- _Tâche à réaliser_:
Restituez mot pour mot le passage de l'extrait retenu qui va de « Je ne partage » jusqu'à « a été fait. » inclus.

- _Extrait retenu_:
--------

Premièrement, l’AMB affirme que la juridiction de renvoi ne mentionne pas l’ensemble des législations nationale, régionale et locale applicables. Elle soutient que la réglementation servant de fondement à l’adoption du RVTC n’est pas exposée de manière correcte.

35.

Je ne partage pas cette préoccupation, dès lors que les points sur lesquels la juridiction de renvoi demande des éclaircissements me semblent très clairs : le ratio d’une autorisation de VTC pour trente licences de taxi et l’exigence d’une seconde autorisation pour l’exploitation d’un VTC dans l’AMB. À cet égard, la question de savoir quelles dispositions précises du droit national, régional ou local trouvent à s’appliquer est dénuée de pertinence pour la Cour. Ce qui importe est que la juridiction de renvoi, seule compétente pour apprécier la nécessité d’une décision préjudicielle ( 7 ), décrive clairement le cadre juridique qu’elle applique, ce qui a été fait.

36.

Deuxièmement, P&L émet des réserves allant dans le même sens : elle fait valoir que, dans la mesure où les questions se réfèrent à la législation nationale au sens de dispositions législatives et réglementaires, ces questions sont dénuées de pertinence dès lors que la présente affaire porte (uniquement) sur la légalité du RVTC.

37.

De nouveau, je ne vois pas d’obstacle à ce que la Cour réponde aux questions dans la présente affaire. Contrairement à ce que soutient P&L, il n’appartient pas à la Cour de déterminer précisément les dispositions de droit national applicables au cas d’espèce. Il s’agit plutôt d’une question de fait qu’il appartient à la juridiction de renvoi de trancher.

2.   Sur le champ d’application du droit de l’Union

38.

--------

- _Informations affichées_:
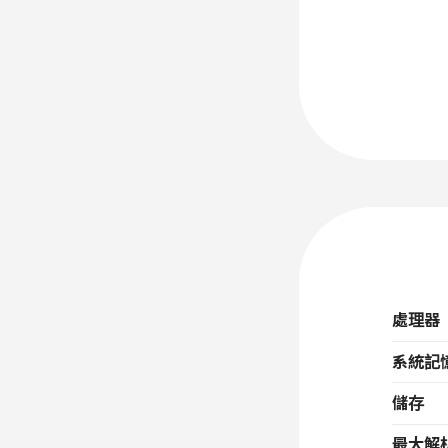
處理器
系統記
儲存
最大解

--------

- _Corrigé proposé_:
Je ne partage pas cette préoccupation, dès lors que les points sur lesquels la juridiction de renvoi demande des éclaircissements me semblent très clairs : le ratio d’une autorisation de VTC pour trente licences de taxi et l’exigence d’une seconde autorisation pour l’exploitation d’un VTC dans l’AMB. À cet égard, la question de savoir quelles dispositions précises du droit national, régional ou local trouvent à s’appliquer est dénuée de pertinence pour la Cour. Ce qui importe est que la juridiction de renvoi, seule compétente pour apprécier la nécessité d’une décision préjudicielle ( 7 ), décrive clairement le cadre juridique qu’elle applique, ce qui a été fait.